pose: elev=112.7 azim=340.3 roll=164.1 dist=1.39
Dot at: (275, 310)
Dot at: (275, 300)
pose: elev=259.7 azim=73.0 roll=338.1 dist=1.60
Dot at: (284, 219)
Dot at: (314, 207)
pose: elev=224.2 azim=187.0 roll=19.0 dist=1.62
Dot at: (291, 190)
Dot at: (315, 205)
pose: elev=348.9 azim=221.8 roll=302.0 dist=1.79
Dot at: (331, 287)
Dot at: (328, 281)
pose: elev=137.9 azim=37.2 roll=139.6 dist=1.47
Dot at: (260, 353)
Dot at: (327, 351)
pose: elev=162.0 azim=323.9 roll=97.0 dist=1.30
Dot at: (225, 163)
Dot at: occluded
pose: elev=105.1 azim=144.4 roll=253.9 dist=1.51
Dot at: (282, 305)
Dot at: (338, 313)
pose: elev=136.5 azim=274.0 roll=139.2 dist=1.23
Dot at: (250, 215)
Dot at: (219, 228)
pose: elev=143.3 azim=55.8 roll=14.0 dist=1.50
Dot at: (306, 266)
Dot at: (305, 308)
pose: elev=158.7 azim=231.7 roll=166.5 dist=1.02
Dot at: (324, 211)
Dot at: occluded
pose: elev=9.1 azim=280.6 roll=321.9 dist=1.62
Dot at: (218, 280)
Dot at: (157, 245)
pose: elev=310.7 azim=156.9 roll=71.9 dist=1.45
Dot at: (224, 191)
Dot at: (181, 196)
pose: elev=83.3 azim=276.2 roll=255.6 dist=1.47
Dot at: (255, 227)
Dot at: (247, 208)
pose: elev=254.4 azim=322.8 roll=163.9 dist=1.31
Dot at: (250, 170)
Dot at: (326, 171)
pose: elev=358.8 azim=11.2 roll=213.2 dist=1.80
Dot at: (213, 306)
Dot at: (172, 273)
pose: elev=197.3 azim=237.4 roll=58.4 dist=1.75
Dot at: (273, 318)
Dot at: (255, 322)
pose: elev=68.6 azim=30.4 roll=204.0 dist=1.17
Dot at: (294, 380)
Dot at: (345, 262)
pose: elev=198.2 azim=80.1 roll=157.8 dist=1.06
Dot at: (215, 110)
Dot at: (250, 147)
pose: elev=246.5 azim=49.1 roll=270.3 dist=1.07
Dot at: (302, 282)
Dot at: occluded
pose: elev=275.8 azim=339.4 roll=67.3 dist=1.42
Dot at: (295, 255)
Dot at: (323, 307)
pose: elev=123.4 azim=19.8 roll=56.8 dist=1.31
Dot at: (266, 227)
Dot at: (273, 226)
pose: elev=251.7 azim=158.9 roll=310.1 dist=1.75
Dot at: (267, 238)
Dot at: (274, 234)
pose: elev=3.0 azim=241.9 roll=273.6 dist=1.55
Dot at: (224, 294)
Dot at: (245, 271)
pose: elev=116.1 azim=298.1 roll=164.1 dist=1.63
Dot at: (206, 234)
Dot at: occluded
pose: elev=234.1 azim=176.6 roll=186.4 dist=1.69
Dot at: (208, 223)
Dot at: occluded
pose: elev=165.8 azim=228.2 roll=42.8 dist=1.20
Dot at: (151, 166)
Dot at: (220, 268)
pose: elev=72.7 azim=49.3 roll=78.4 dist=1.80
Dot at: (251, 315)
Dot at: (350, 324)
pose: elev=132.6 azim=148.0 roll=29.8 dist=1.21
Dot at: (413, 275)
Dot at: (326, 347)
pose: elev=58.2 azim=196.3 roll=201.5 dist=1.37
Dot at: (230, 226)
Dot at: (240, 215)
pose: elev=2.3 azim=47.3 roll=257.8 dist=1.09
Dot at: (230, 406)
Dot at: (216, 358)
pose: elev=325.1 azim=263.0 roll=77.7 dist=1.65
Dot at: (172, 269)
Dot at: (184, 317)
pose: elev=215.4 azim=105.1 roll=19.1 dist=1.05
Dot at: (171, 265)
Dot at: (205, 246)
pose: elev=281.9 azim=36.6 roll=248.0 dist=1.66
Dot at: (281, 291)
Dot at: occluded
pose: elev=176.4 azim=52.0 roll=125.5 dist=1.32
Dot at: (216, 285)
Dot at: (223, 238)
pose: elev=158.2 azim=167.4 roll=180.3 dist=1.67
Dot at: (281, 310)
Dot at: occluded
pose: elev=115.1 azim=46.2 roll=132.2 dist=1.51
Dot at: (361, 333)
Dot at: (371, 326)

• WHAT YOU HAVE TO DO:
Rewrite the listing above, switching every "pose" to "camera" and keeping everything else the same.

• ANSWER BELOW:
camera: elev=112.7 azim=340.3 roll=164.1 dist=1.39
Dot at: (275, 310)
Dot at: (275, 300)
camera: elev=259.7 azim=73.0 roll=338.1 dist=1.60
Dot at: (284, 219)
Dot at: (314, 207)
camera: elev=224.2 azim=187.0 roll=19.0 dist=1.62
Dot at: (291, 190)
Dot at: (315, 205)
camera: elev=348.9 azim=221.8 roll=302.0 dist=1.79
Dot at: (331, 287)
Dot at: (328, 281)
camera: elev=137.9 azim=37.2 roll=139.6 dist=1.47
Dot at: (260, 353)
Dot at: (327, 351)
camera: elev=162.0 azim=323.9 roll=97.0 dist=1.30
Dot at: (225, 163)
Dot at: occluded
camera: elev=105.1 azim=144.4 roll=253.9 dist=1.51
Dot at: (282, 305)
Dot at: (338, 313)
camera: elev=136.5 azim=274.0 roll=139.2 dist=1.23
Dot at: (250, 215)
Dot at: (219, 228)
camera: elev=143.3 azim=55.8 roll=14.0 dist=1.50
Dot at: (306, 266)
Dot at: (305, 308)
camera: elev=158.7 azim=231.7 roll=166.5 dist=1.02
Dot at: (324, 211)
Dot at: occluded
camera: elev=9.1 azim=280.6 roll=321.9 dist=1.62
Dot at: (218, 280)
Dot at: (157, 245)
camera: elev=310.7 azim=156.9 roll=71.9 dist=1.45
Dot at: (224, 191)
Dot at: (181, 196)
camera: elev=83.3 azim=276.2 roll=255.6 dist=1.47
Dot at: (255, 227)
Dot at: (247, 208)
camera: elev=254.4 azim=322.8 roll=163.9 dist=1.31
Dot at: (250, 170)
Dot at: (326, 171)
camera: elev=358.8 azim=11.2 roll=213.2 dist=1.80
Dot at: (213, 306)
Dot at: (172, 273)
camera: elev=197.3 azim=237.4 roll=58.4 dist=1.75
Dot at: (273, 318)
Dot at: (255, 322)
camera: elev=68.6 azim=30.4 roll=204.0 dist=1.17
Dot at: (294, 380)
Dot at: (345, 262)
camera: elev=198.2 azim=80.1 roll=157.8 dist=1.06
Dot at: (215, 110)
Dot at: (250, 147)
camera: elev=246.5 azim=49.1 roll=270.3 dist=1.07
Dot at: (302, 282)
Dot at: occluded
camera: elev=275.8 azim=339.4 roll=67.3 dist=1.42
Dot at: (295, 255)
Dot at: (323, 307)
camera: elev=123.4 azim=19.8 roll=56.8 dist=1.31
Dot at: (266, 227)
Dot at: (273, 226)
camera: elev=251.7 azim=158.9 roll=310.1 dist=1.75
Dot at: (267, 238)
Dot at: (274, 234)
camera: elev=3.0 azim=241.9 roll=273.6 dist=1.55
Dot at: (224, 294)
Dot at: (245, 271)
camera: elev=116.1 azim=298.1 roll=164.1 dist=1.63
Dot at: (206, 234)
Dot at: occluded
camera: elev=234.1 azim=176.6 roll=186.4 dist=1.69
Dot at: (208, 223)
Dot at: occluded
camera: elev=165.8 azim=228.2 roll=42.8 dist=1.20
Dot at: (151, 166)
Dot at: (220, 268)
camera: elev=72.7 azim=49.3 roll=78.4 dist=1.80
Dot at: (251, 315)
Dot at: (350, 324)
camera: elev=132.6 azim=148.0 roll=29.8 dist=1.21
Dot at: (413, 275)
Dot at: (326, 347)
camera: elev=58.2 azim=196.3 roll=201.5 dist=1.37
Dot at: (230, 226)
Dot at: (240, 215)
camera: elev=2.3 azim=47.3 roll=257.8 dist=1.09
Dot at: (230, 406)
Dot at: (216, 358)
camera: elev=325.1 azim=263.0 roll=77.7 dist=1.65
Dot at: (172, 269)
Dot at: (184, 317)
camera: elev=215.4 azim=105.1 roll=19.1 dist=1.05
Dot at: (171, 265)
Dot at: (205, 246)
camera: elev=281.9 azim=36.6 roll=248.0 dist=1.66
Dot at: (281, 291)
Dot at: occluded
camera: elev=176.4 azim=52.0 roll=125.5 dist=1.32
Dot at: (216, 285)
Dot at: (223, 238)
camera: elev=158.2 azim=167.4 roll=180.3 dist=1.67
Dot at: (281, 310)
Dot at: occluded
camera: elev=115.1 azim=46.2 roll=132.2 dist=1.51
Dot at: (361, 333)
Dot at: (371, 326)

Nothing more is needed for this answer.